Florida finished second in the division and drew the Tampa Bay Lightning in the first round of the 2021 Stanley Cup playoffs, and fell in six games to the defending champion.
It was still a historic season in Broward County and a massive leap forward for a historically moribund franchise. The Panthers hadn’t been to the postseason since 2016 before Quenneville took over ahead of the 2019-20 NHL season and had only been to the traditional 16-team Stanley Cup playoffs five times in their history before this year.
In Quenneville’s second season as coach, Florida set a franchise record for points percentage and tied a team record for goal differential despite the shortened schedule.
Quenneville, who has the second most wins in NHL history, is still trying to become only the ninth coach in history to win the award twice. Despite leading the Chicago Blackhawks to three Stanley Cups in the 2010s, Quenneville never won the award while coaching the Blackhawks.
This breakthrough season was really a two-year project for Quenneville. The Panthers hired him as coach in 2019 and former general manager Dale Tallon touted it as “a new era, a new beginning.” After Florida missed Stanley Cup playoffs for three straight years, Quenneville took over a perennially underachieving roster and turned the Panthers into one of the best teams in the league.
Florida finished the 2017-18 NHL season with a .524 points percentage, then fired former coach Bob Boughner. Less than 24 hours later, the Panthers made Quenneville its 12th coaching hire since 2000 and the coach has improved Florida’s points percentage in each of his two years, first lifting it to .564 in the 2019-20 NHL season and all the way to .705 this year.
Quenneville took the Panthers to the postseason in his first year, although it was only because the league expanded the 2020 Stanley Cup playoffs to 22 teams because of the COVID-19 pandemic. After Florida lost in the qualifying round, Quenneville was open with his displeasure about how his debut season went.
The Panthers fired Tallon a few days later, hired general manager Bill Zito as his replacement and continued to retool to give Quenneville a more complete roster. In Quenneville’s second year, Florida finally became the sort of team he expected.
Center Aleksander Barkov took the leap to stardom and is now a finalist for the Frank J. Selke Trophy. All-Star left wing Jonathan Huberdeau put together perhaps the best season of his career. Defenseman MacKenzie Weegar even transformed into a star after years as an afterthought for a series of Panthers teams with horrific defenses. Florida had nearly a dozen newcomers playing critical roles — many castoffs or unproven, unheralded rookies — and at least half had career years.
Despite all the newcomers, the Panthers opened the year on an eight-game point streak and were the last team to lose a game in regulation in the 2020-21 NHL season. Florida set a new franchise record for goals per game and allowed just 2.70 goals per game after giving up 3.33 last season.
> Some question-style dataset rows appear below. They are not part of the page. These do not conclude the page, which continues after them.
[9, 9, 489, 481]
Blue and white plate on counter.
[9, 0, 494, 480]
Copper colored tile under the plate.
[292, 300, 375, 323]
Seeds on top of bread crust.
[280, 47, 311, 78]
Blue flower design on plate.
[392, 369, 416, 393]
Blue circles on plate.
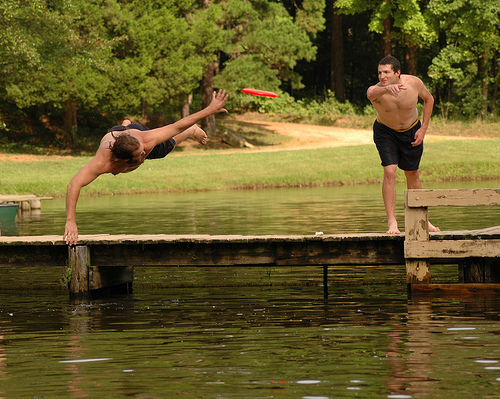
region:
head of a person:
[373, 42, 405, 83]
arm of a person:
[358, 65, 410, 106]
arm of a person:
[154, 102, 224, 161]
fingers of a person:
[208, 87, 234, 102]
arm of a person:
[40, 152, 117, 262]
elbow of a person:
[57, 178, 86, 198]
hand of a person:
[60, 210, 102, 246]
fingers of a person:
[60, 232, 85, 247]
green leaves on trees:
[2, 2, 499, 142]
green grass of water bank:
[2, 140, 499, 195]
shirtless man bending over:
[369, 56, 436, 234]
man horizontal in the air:
[63, 87, 230, 243]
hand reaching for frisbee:
[209, 85, 277, 115]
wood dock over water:
[0, 231, 497, 297]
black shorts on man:
[374, 120, 423, 168]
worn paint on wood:
[408, 188, 498, 208]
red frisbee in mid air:
[240, 85, 275, 97]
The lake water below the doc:
[71, 308, 451, 385]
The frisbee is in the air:
[236, 80, 282, 101]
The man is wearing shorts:
[365, 115, 429, 175]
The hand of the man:
[383, 79, 411, 101]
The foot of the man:
[378, 214, 405, 238]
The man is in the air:
[47, 73, 242, 253]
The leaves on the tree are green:
[9, 8, 271, 82]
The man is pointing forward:
[365, 48, 452, 238]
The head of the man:
[103, 121, 154, 166]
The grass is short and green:
[216, 149, 355, 180]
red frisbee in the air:
[241, 84, 278, 100]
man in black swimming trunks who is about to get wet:
[61, 87, 231, 248]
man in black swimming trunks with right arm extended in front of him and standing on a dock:
[366, 54, 445, 234]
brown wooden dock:
[1, 226, 498, 301]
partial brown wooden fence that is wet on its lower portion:
[401, 187, 496, 298]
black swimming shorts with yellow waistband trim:
[370, 115, 426, 173]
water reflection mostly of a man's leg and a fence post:
[386, 298, 438, 395]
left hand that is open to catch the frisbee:
[208, 86, 280, 115]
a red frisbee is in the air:
[243, 85, 276, 99]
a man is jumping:
[59, 87, 230, 246]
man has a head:
[105, 132, 145, 165]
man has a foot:
[188, 124, 206, 144]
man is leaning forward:
[367, 54, 439, 231]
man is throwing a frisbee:
[235, 56, 440, 232]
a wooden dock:
[2, 186, 498, 289]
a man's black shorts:
[372, 118, 425, 171]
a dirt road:
[237, 113, 375, 150]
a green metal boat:
[0, 203, 21, 221]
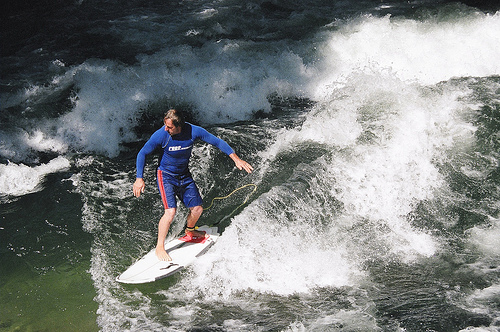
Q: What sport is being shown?
A: Surfing.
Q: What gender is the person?
A: Male.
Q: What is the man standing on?
A: Surfboard.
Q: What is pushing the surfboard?
A: Waves.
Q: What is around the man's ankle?
A: Safety cord.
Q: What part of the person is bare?
A: From the knees down.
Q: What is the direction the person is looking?
A: Left.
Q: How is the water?
A: Foamy.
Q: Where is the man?
A: On surfboard.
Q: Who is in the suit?
A: A man.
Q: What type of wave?
A: Vertical.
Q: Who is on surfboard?
A: A man.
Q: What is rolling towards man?
A: Wave.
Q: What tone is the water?
A: Murky.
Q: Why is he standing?
A: Balance.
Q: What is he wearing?
A: Wetsuit.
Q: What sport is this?
A: Surfing.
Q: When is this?
A: Daytime.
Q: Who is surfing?
A: Young man.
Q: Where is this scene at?
A: Ocean.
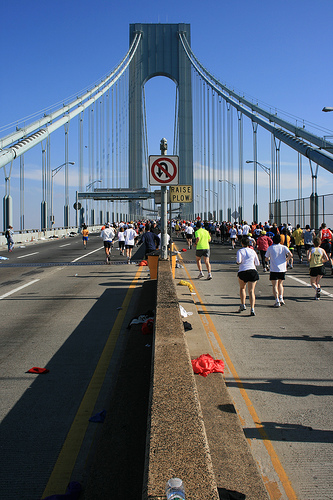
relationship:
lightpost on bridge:
[162, 129, 175, 213] [25, 115, 297, 500]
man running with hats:
[264, 231, 293, 306] [92, 222, 136, 234]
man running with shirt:
[143, 212, 241, 314] [196, 227, 208, 251]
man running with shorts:
[143, 212, 241, 314] [197, 246, 209, 258]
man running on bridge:
[264, 231, 293, 306] [219, 313, 320, 453]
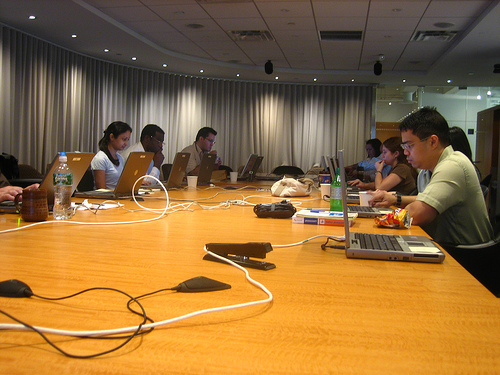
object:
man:
[120, 124, 164, 189]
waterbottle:
[52, 152, 74, 220]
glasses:
[401, 138, 429, 150]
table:
[31, 145, 488, 372]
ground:
[397, 151, 437, 193]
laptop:
[326, 155, 367, 192]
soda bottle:
[329, 168, 347, 211]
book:
[292, 208, 359, 227]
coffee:
[187, 176, 198, 191]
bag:
[374, 208, 413, 229]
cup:
[13, 189, 48, 222]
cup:
[186, 177, 197, 192]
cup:
[229, 172, 238, 185]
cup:
[320, 183, 331, 199]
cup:
[359, 191, 374, 206]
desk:
[1, 180, 498, 375]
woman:
[90, 121, 151, 191]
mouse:
[0, 279, 33, 299]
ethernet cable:
[0, 174, 323, 360]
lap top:
[227, 154, 258, 179]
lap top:
[338, 149, 446, 265]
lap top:
[75, 151, 155, 200]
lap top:
[140, 152, 192, 190]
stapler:
[203, 242, 277, 271]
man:
[368, 106, 500, 297]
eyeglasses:
[150, 136, 165, 146]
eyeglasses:
[205, 137, 216, 144]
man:
[180, 127, 222, 180]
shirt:
[415, 145, 496, 259]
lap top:
[0, 152, 95, 214]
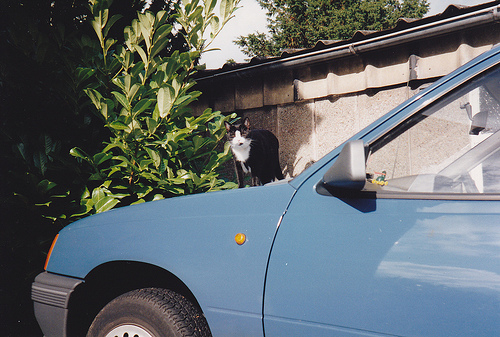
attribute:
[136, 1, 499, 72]
sky — bright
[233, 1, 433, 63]
tree — in background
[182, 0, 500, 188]
structure — cement, concrete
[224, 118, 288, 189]
cat — black, standing, white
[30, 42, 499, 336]
car — blue, parked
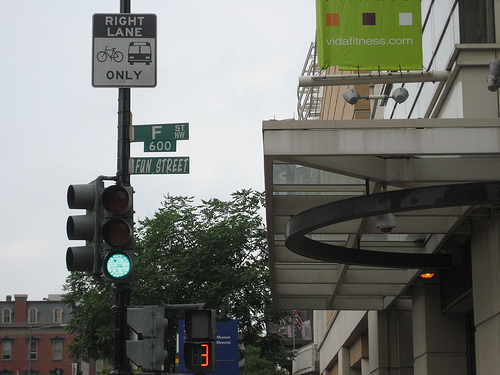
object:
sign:
[91, 13, 157, 88]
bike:
[97, 46, 124, 63]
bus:
[128, 42, 152, 65]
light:
[107, 254, 131, 278]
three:
[201, 344, 208, 366]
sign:
[316, 0, 423, 71]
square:
[326, 13, 339, 26]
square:
[363, 13, 376, 25]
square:
[399, 13, 413, 26]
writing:
[326, 37, 414, 45]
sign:
[132, 123, 189, 152]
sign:
[132, 157, 189, 174]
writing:
[149, 125, 186, 151]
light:
[420, 273, 435, 278]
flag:
[292, 310, 304, 331]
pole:
[293, 310, 295, 351]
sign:
[215, 321, 239, 375]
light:
[100, 185, 136, 283]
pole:
[116, 88, 131, 186]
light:
[66, 175, 104, 277]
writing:
[105, 16, 144, 36]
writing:
[107, 70, 143, 79]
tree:
[59, 188, 299, 375]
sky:
[0, 0, 327, 338]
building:
[0, 294, 104, 375]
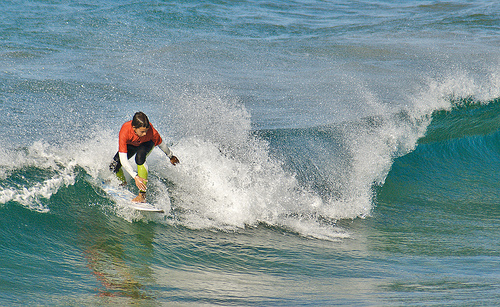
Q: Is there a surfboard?
A: Yes, there is a surfboard.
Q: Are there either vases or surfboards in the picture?
A: Yes, there is a surfboard.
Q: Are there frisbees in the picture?
A: No, there are no frisbees.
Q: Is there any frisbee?
A: No, there are no frisbees.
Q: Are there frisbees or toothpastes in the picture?
A: No, there are no frisbees or toothpastes.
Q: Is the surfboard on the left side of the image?
A: Yes, the surfboard is on the left of the image.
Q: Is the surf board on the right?
A: No, the surf board is on the left of the image.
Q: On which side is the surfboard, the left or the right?
A: The surfboard is on the left of the image.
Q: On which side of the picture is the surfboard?
A: The surfboard is on the left of the image.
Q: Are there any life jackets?
A: No, there are no life jackets.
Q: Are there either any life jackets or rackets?
A: No, there are no life jackets or rackets.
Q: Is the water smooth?
A: Yes, the water is smooth.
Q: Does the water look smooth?
A: Yes, the water is smooth.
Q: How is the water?
A: The water is smooth.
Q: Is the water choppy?
A: No, the water is smooth.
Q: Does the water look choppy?
A: No, the water is smooth.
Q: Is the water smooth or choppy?
A: The water is smooth.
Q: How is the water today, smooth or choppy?
A: The water is smooth.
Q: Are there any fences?
A: No, there are no fences.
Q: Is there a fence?
A: No, there are no fences.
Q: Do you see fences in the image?
A: No, there are no fences.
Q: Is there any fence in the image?
A: No, there are no fences.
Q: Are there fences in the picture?
A: No, there are no fences.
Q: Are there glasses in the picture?
A: No, there are no glasses.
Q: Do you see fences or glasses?
A: No, there are no glasses or fences.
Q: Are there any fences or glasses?
A: No, there are no glasses or fences.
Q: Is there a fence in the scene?
A: No, there are no fences.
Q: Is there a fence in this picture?
A: No, there are no fences.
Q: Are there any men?
A: No, there are no men.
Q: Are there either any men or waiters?
A: No, there are no men or waiters.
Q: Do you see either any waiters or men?
A: No, there are no men or waiters.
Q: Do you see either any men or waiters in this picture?
A: No, there are no men or waiters.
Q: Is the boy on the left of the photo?
A: Yes, the boy is on the left of the image.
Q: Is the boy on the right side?
A: No, the boy is on the left of the image.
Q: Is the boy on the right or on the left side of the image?
A: The boy is on the left of the image.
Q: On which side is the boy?
A: The boy is on the left of the image.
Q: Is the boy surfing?
A: Yes, the boy is surfing.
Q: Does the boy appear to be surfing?
A: Yes, the boy is surfing.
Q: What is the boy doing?
A: The boy is surfing.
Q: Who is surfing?
A: The boy is surfing.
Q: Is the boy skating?
A: No, the boy is surfing.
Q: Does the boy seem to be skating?
A: No, the boy is surfing.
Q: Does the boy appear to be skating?
A: No, the boy is surfing.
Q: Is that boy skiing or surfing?
A: The boy is surfing.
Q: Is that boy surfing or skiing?
A: The boy is surfing.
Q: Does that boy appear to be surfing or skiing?
A: The boy is surfing.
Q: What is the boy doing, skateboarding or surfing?
A: The boy is surfing.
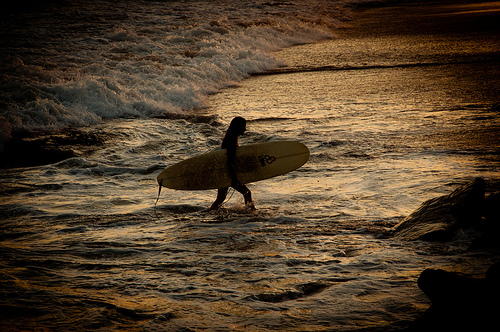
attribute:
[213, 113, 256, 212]
person — carrying, tethered, walking, leaning, holding, exiting, wet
The Panthers finished the regular season with the fourth most points, sixth best goal differential and tied for the third most wins. Still, they finished only second in the Central Division and fell in the opening round of the 2021 Cup playoffs the defending-champion Tampa Bay Lightning, which finished the year tied for eighth in points and fifth in wins.
Barkov, Zito finalists for awards
Barkov and Zito could both win trophies this weekend for their performances this season.
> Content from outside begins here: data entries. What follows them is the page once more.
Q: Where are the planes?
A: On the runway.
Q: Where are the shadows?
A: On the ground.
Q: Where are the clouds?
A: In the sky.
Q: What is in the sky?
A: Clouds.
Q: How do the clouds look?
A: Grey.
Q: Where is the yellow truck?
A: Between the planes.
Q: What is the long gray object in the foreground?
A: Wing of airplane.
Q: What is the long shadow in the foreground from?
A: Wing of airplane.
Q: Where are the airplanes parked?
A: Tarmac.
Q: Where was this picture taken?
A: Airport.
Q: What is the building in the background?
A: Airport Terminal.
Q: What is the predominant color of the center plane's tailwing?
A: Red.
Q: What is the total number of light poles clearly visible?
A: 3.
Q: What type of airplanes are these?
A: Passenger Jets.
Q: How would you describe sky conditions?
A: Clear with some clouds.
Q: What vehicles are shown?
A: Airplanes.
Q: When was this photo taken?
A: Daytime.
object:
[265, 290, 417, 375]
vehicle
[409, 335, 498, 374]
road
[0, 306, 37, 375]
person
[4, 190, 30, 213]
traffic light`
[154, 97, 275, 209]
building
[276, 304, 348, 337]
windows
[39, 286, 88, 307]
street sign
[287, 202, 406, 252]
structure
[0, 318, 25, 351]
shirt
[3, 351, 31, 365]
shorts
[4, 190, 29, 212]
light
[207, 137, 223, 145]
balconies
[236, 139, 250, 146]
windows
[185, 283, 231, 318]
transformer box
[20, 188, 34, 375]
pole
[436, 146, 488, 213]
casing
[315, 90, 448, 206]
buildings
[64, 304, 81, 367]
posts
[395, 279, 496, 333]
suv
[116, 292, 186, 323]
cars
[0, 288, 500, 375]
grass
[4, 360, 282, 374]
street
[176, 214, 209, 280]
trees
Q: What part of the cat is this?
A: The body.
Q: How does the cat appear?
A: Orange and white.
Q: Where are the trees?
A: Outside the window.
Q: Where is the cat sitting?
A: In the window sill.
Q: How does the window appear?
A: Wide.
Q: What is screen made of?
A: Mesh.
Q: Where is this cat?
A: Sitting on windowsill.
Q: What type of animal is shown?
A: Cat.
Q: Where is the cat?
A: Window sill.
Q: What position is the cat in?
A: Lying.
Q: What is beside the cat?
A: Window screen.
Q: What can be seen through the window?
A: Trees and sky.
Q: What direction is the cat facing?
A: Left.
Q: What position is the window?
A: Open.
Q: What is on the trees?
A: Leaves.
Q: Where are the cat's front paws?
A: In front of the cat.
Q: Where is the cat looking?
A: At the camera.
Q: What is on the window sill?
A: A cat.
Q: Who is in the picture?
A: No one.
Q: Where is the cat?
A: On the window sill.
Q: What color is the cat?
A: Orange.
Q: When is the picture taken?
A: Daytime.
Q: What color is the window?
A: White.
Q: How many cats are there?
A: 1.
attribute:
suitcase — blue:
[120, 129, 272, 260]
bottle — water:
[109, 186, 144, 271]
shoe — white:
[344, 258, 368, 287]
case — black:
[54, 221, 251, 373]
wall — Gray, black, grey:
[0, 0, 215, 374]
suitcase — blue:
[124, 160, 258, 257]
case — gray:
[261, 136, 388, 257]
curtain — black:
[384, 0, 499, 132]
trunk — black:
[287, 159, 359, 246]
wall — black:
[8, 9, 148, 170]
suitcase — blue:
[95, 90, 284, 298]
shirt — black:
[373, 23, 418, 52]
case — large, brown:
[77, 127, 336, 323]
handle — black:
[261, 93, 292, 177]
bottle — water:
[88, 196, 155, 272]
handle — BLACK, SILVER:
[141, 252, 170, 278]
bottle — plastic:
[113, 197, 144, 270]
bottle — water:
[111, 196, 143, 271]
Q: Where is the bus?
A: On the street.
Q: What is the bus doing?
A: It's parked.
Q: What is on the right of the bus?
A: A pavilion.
Barkov is up for the Selke Trophy, which is given annually to the league’s best defensive forward, and Zito was named a finalist for the Jim Gregory General Manager of the Year Award on Thursday.
The NHL will announce the winner of the Selke Trophy on Friday, and Barkov is up against Vegas Golden Knights right wing Mark Stone and Boston Bruins center Patrice Bergeron. The league will announce the winner of the Jim Gregory Award on Sunday, and Zito is up against Marc Bergevin of the Montreal Canadiens and Lou Lamoriello of the New York Islanders.